• [PROBLEM TO WORK ON] Write the records out once more. Leave each line exactly as given.

::::::::::

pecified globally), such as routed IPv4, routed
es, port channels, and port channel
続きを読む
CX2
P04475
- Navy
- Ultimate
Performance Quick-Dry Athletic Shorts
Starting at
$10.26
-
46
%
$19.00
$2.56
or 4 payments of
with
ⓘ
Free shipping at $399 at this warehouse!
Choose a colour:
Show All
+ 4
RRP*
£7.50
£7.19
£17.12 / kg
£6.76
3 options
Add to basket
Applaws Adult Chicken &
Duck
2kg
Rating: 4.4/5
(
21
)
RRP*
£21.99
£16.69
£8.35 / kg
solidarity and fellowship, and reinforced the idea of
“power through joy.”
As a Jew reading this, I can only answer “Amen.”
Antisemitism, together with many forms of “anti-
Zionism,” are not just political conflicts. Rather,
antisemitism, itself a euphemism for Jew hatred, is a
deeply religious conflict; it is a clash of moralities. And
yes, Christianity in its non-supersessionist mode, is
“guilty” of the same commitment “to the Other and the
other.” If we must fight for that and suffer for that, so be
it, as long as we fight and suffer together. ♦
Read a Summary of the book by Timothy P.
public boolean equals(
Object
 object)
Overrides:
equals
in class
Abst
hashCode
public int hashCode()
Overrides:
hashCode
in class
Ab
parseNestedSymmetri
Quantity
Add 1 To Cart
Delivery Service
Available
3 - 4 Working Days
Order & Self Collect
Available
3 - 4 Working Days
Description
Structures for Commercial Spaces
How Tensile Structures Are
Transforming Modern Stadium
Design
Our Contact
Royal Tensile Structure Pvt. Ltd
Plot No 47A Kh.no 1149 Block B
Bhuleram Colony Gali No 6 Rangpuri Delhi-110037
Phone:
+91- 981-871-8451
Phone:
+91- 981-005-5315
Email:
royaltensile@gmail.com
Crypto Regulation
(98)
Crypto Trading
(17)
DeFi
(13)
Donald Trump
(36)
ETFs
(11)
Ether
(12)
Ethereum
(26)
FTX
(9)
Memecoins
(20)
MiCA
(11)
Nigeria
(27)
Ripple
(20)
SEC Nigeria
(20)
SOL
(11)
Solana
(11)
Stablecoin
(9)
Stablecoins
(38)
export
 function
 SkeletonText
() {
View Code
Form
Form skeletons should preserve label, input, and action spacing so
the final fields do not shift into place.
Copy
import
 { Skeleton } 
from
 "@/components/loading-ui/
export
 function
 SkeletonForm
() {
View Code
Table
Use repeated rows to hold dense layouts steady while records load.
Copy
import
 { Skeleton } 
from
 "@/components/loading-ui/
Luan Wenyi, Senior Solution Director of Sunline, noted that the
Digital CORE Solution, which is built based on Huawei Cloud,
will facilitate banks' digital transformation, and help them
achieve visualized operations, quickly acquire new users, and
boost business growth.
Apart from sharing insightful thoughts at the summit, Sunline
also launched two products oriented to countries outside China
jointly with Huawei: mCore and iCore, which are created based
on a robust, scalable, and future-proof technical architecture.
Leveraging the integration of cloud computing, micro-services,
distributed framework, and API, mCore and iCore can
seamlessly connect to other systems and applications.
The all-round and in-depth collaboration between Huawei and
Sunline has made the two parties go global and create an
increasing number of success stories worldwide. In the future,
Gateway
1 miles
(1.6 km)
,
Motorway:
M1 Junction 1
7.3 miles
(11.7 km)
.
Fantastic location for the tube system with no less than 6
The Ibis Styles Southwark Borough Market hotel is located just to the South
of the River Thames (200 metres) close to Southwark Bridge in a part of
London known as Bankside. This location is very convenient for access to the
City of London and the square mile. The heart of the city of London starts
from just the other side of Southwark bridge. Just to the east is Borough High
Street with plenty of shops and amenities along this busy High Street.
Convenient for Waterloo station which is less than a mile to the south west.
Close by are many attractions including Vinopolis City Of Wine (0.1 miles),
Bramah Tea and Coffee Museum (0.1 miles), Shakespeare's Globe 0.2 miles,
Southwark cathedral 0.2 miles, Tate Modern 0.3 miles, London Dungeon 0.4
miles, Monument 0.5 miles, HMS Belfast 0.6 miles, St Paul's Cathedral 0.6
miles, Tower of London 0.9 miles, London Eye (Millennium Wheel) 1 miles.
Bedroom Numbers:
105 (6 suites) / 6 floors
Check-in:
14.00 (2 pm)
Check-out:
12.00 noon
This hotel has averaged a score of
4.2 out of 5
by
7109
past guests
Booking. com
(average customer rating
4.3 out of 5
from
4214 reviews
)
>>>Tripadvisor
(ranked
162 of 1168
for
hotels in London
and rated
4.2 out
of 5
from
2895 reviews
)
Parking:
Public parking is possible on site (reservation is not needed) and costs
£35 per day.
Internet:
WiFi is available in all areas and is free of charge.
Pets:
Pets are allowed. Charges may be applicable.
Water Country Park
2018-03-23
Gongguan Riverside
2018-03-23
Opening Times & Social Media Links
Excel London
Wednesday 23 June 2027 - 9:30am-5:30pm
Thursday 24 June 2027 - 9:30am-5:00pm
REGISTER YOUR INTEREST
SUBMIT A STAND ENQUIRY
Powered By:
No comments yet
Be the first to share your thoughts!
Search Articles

::::::::::

• [SOLUTION TO THIS EXERCISE]
pecified globally), such as routed IPv4, routed
es, port channels, and port channel
続きを読む
CX2
P04475
- Navy
- Ultimate
Performance Quick-Dry Athletic Shorts
Starting at
$10.26
-
46
%
$19.00
$2.56
or 4 payments of
with
ⓘ
Free shipping at $399 at this warehouse!
Choose a colour:
Show All
+ 4
RRP*
£7.50
£7.19
£17.12 / kg
£6.76
3 options
Add to basket
Applaws Adult Chicken &
Duck
2kg
Rating: 4.4/5
(
21
)
RRP*
£21.99
£16.69
£8.35 / kg
solidarity and fellowship, and reinforced the idea of
“power through joy.”
As a Jew reading this, I can only answer “Amen.”
Antisemitism, together with many forms of “anti-
Zionism,” are not just political conflicts. Rather,
antisemitism, itself a euphemism for Jew hatred, is a
deeply religious conflict; it is a clash of moralities. And
yes, Christianity in its non-supersessionist mode, is
“guilty” of the same commitment “to the Other and the
other.” If we must fight for that and suffer for that, so be
it, as long as we fight and suffer together. ♦
Read a Summary of the book by Timothy P.
public boolean equals(
Object
 object)
Overrides:
equals
in class
Abst
hashCode
public int hashCode()
Overrides:
hashCode
in class
Ab
parseNestedSymmetri
Quantity
Add 1 To Cart
Delivery Service
Available
3 - 4 Working Days
Order & Self Collect
Available
3 - 4 Working Days
Description
Structures for Commercial Spaces
How Tensile Structures Are
Transforming Modern Stadium
Design
Our Contact
Royal Tensile Structure Pvt. Ltd
Plot No 47A Kh.no 1149 Block B
Bhuleram Colony Gali No 6 Rangpuri Delhi-110037
Phone:
+91- 981-871-8451
Phone:
+91- 981-005-5315
Email:
royaltensile@gmail.com
Crypto Regulation
(98)
Crypto Trading
(17)
DeFi
(13)
Donald Trump
(36)
ETFs
(11)
Ether
(12)
Ethereum
(26)
FTX
(9)
Memecoins
(20)
MiCA
(11)
Nigeria
(27)
Ripple
(20)
SEC Nigeria
(20)
SOL
(11)
Solana
(11)
Stablecoin
(9)
Stablecoins
(38)
export
 function
 SkeletonText
() {
View Code
Form
Form skeletons should preserve label, input, and action spacing so
the final fields do not shift into place.
Copy
import
 { Skeleton } 
from
 "@/components/loading-ui/
export
 function
 SkeletonForm
() {
View Code
Table
Use repeated rows to hold dense layouts steady while records load.
Copy
import
 { Skeleton } 
from
 "@/components/loading-ui/
Luan Wenyi, Senior Solution Director of Sunline, noted that the
Digital CORE Solution, which is built based on Huawei Cloud,
will facilitate banks' digital transformation, and help them
achieve visualized operations, quickly acquire new users, and
boost business growth.
Apart from sharing insightful thoughts at the summit, Sunline
also launched two products oriented to countries outside China
jointly with Huawei: mCore and iCore, which are created based
on a robust, scalable, and future-proof technical architecture.
Leveraging the integration of cloud computing, micro-services,
distributed framework, and API, mCore and iCore can
seamlessly connect to other systems and applications.
The all-round and in-depth collaboration between Huawei and
Sunline has made the two parties go global and create an
increasing number of success stories worldwide. In the future,
Gateway
1 miles
(1.6 km)
,
Motorway:
M1 Junction 1
7.3 miles
(11.7 km)
.
Fantastic location for the tube system with no less than 6
The Ibis Styles Southwark Borough Market hotel is located just to the South
of the River Thames (200 metres) close to Southwark Bridge in a part of
London known as Bankside. This location is very convenient for access to the
City of London and the square mile. The heart of the city of London starts
from just the other side of Southwark bridge. Just to the east is Borough High
Street with plenty of shops and amenities along this busy High Street.
Convenient for Waterloo station which is less than a mile to the south west.
Close by are many attractions including Vinopolis City Of Wine (0.1 miles),
Bramah Tea and Coffee Museum (0.1 miles), Shakespeare's Globe 0.2 miles,
Southwark cathedral 0.2 miles, Tate Modern 0.3 miles, London Dungeon 0.4
miles, Monument 0.5 miles, HMS Belfast 0.6 miles, St Paul's Cathedral 0.6
miles, Tower of London 0.9 miles, London Eye (Millennium Wheel) 1 miles.
Bedroom Numbers:
105 (6 suites) / 6 floors
Check-in:
14.00 (2 pm)
Check-out:
12.00 noon
This hotel has averaged a score of
4.2 out of 5
by
7109
past guests
Booking. com
(average customer rating
4.3 out of 5
from
4214 reviews
)
>>>Tripadvisor
(ranked
162 of 1168
for
hotels in London
and rated
4.2 out
of 5
from
2895 reviews
)
Parking:
Public parking is possible on site (reservation is not needed) and costs
£35 per day.
Internet:
WiFi is available in all areas and is free of charge.
Pets:
Pets are allowed. Charges may be applicable.
Water Country Park
2018-03-23
Gongguan Riverside
2018-03-23
Opening Times & Social Media Links
Excel London
Wednesday 23 June 2027 - 9:30am-5:30pm
Thursday 24 June 2027 - 9:30am-5:00pm
REGISTER YOUR INTEREST
SUBMIT A STAND ENQUIRY
Powered By:
No comments yet
Be the first to share your thoughts!
Search Articles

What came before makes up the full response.